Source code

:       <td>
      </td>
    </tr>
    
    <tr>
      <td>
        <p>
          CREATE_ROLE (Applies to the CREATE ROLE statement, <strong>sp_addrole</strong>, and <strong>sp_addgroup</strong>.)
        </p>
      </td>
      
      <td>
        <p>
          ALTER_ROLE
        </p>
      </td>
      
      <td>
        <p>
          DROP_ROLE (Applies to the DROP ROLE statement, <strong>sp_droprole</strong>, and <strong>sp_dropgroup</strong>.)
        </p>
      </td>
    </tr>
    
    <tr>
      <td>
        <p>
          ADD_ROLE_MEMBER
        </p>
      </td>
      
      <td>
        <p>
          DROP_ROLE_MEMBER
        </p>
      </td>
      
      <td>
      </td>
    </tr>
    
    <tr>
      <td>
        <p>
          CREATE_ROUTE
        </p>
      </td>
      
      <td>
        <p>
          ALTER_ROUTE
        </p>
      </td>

+--

Write the data out once more, exactly as it was given.

RESULT BELOW.
Source code

:       <td>
      </td>
    </tr>
    
    <tr>
      <td>
        <p>
          CREATE_ROLE (Applies to the CREATE ROLE statement, <strong>sp_addrole</strong>, and <strong>sp_addgroup</strong>.)
        </p>
      </td>
      
      <td>
        <p>
          ALTER_ROLE
        </p>
      </td>
      
      <td>
        <p>
          DROP_ROLE (Applies to the DROP ROLE statement, <strong>sp_droprole</strong>, and <strong>sp_dropgroup</strong>.)
        </p>
      </td>
    </tr>
    
    <tr>
      <td>
        <p>
          ADD_ROLE_MEMBER
        </p>
      </td>
      
      <td>
        <p>
          DROP_ROLE_MEMBER
        </p>
      </td>
      
      <td>
      </td>
    </tr>
    
    <tr>
      <td>
        <p>
          CREATE_ROUTE
        </p>
      </td>
      
      <td>
        <p>
          ALTER_ROUTE
        </p>
      </td>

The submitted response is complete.